| EXERCISE AIM |
Locate every line in the entries below that contains the word "What", and copy each of those lines in full.

BEGIN MATERIAL PROVIDED

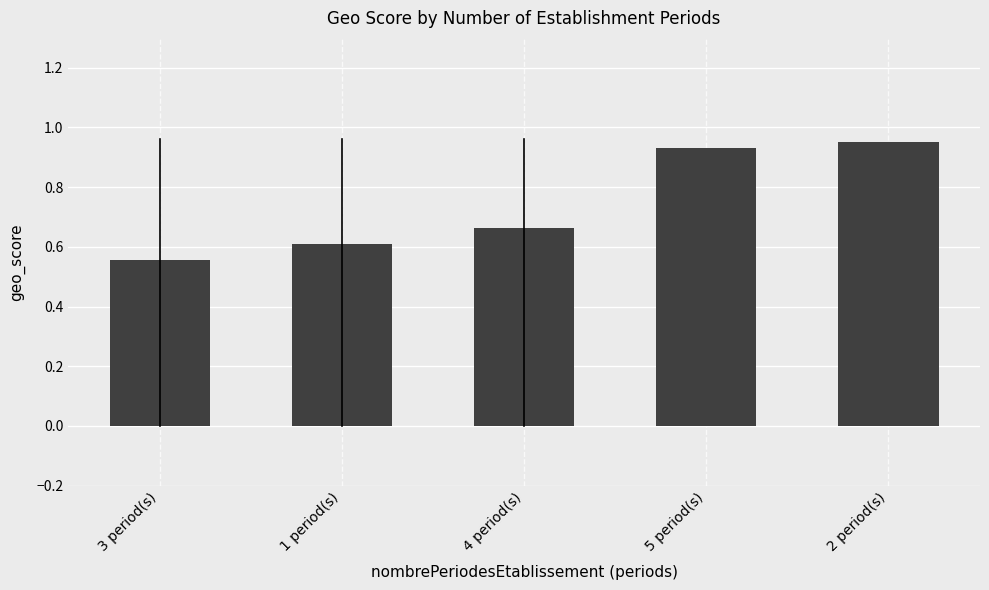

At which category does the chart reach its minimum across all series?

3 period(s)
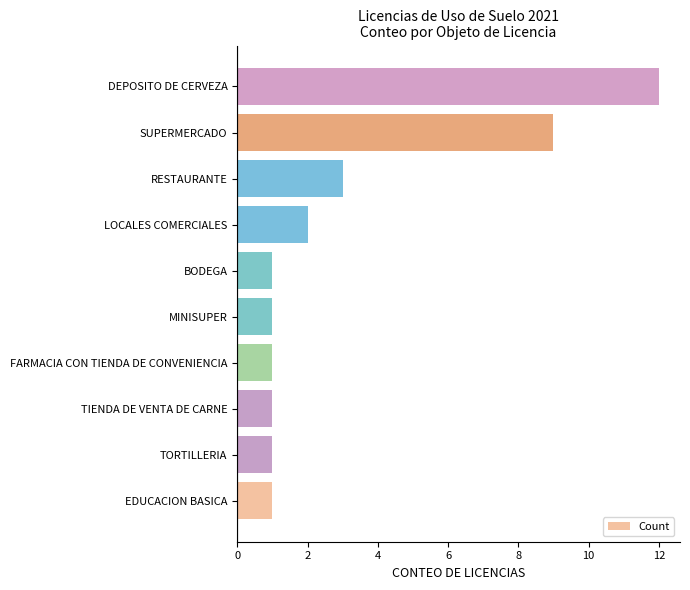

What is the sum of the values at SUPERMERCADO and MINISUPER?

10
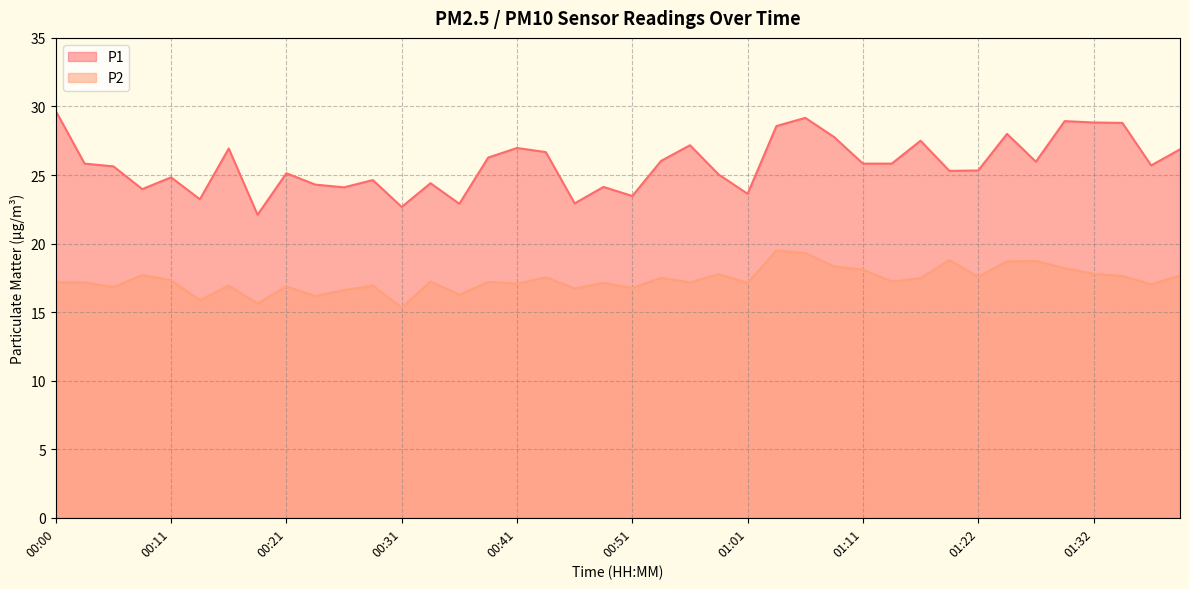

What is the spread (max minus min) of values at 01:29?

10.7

END MATERIAL PROVIDED

| OUTPUT OF THE TASK |
What is the sum of the values at SUPERMERCADO and MINISUPER?
What is the spread (max minus min) of values at 01:29?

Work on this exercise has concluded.